In the mid-1950s, the residents of Minamata, a small fishing town facing the Yatsushiro Sea (Shiranui sea) in southern Japan, reported the cats in the town were behaving strangely. They would erratically jump into the sea, causing people to think the cats were going crazy.
In 1956, a 5-year-old girl started developing unusual neurological symptoms. She had convulsions and difficulties in walking and speaking. It wasn’t long before her sister developed similar symptoms.
Soon, this unknown illness spread through the town. The residents of Minamata reported numbness in their limbs and lips. Some had difficulty hearing or seeing. Others developed tremors in their arms and legs, had difficulty walking, and some even had brain damage. Like the cats, some people seemed to be going wild, screaming uncontrollably.
It wasn’t until July 1959 that researchers from Kumamoto University discovered the source of the illness. They concluded it was from high levels of mercury poisoning. Further investigation found that a chemical factory was releasing industrial wastewater that contained methylmercury into the Minamata Bay and Shiranui Sea.
As townspeople relied primarily on fish-based diets, the mercury in the water entered their bodies through the fish. It is estimated that 27 tons of mercury compounds were dumped into the Minamata Bay and Shiranui Sea. Unfortunately, by this time, women with mercury poisoning gave birth to babies with severe deformities, including sensory disturbances and a host of other unfortunate symptoms that would leave them permanently disabled. This disease is referred to as Minamata disease.
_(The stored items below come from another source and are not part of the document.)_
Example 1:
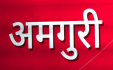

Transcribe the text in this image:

अमगुरी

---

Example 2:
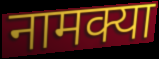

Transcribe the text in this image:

नामक्या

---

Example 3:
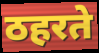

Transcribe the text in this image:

ठहरते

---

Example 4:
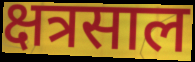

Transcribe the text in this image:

क्षत्रसाल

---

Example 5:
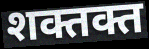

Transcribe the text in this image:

शक्तक्त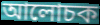
আলোচক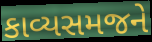
કાવ્યસમજને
According to the Japanese government, 2,955 people contracted Minamata disease, and 1,784 people died.
In recognition of this catastrophic event, the UN Convention on Mercury is named after Minamata.
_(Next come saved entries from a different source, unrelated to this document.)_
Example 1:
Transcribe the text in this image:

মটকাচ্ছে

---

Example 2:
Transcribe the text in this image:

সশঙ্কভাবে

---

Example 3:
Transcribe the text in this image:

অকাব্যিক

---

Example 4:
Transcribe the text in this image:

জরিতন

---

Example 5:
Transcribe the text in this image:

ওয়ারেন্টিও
The Minamata Convention on Mercury was adopted following four years of negotiations after an open diplomatic conference, the Conference of Plenipotentiaries, held in Kumamoto, Japan, from 10 October to 11 October 2013. The Convention entered into force on 16 August 2017. The Minamata Convention on Mercury aims to protect the environment and human health against anthropogenic emissions and the release of toxic heavy metals.
As an international agreement with support objectives, the agreement contains provisions covering the whole life cycle of mercury, including controlling, and reducing the range of products, processes, and industries in which mercury is used, released, or emitted.
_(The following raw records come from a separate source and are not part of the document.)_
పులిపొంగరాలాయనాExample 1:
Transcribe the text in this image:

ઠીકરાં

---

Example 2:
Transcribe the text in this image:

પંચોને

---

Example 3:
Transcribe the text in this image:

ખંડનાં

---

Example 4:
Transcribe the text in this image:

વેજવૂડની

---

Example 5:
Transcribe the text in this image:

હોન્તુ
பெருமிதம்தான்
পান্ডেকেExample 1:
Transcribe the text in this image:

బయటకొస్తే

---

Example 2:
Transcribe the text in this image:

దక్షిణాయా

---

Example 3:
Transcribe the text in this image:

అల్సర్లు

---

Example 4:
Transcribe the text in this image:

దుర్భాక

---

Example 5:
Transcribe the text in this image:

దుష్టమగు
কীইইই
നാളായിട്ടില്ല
The preamble to the Convention states that the parties acknowledge that mercury is an element of global concern for the following reasons:
- Its extensive atmospheric transference
- Its persistence in the environment after being anthropogenically introduced
- Its ability to bioaccumulate in ecosystems
- Its significant adverse effects on human health and the environment.
The preamble also acknowledges the work done by the WHO to protect human health from mercury and its toxic effects, the role of relevant multilateral environmental agreements, and support for the Convention and other international agreements in the areas of environment and trade.
Participating countries have agreed to take steps to protect human health and the environment from mercury, cadmium, and lead pollution. Still, only mercury is regulated – a binding instrument of regret for environmentalists who have long fought to regulate heavy metals like arsenic, lead, and cadmium at the international level. Specific provisions of the Convention also include:
- The ban on new gold mines
- Eliminating existing mines
- Regulating mercury usage in artisanal and small-scale gold mining
- Limiting mercury emissions from coal-fired power plants
The Minamata Convention, led by the United Nations, has been signed by 128 countries.
2020 marked the deadline for phasing out of import, export, and manufacture of products with mercury additives such as lamps, batteries, pesticides, and certain cosmetics. When discarded carelessly, small products like lamps and batteries with even trace amounts of mercury end up in landfills. This mercury will eventually leak into the environment and cause irreversible damage, much like the devastating incident in Minamata.
However, seeing resolutions through to the end on a global level is much more complicated than it seems. To protect human populations and the environment from mercury pollution, countries have several areas of research that require systematic plans for long-term action.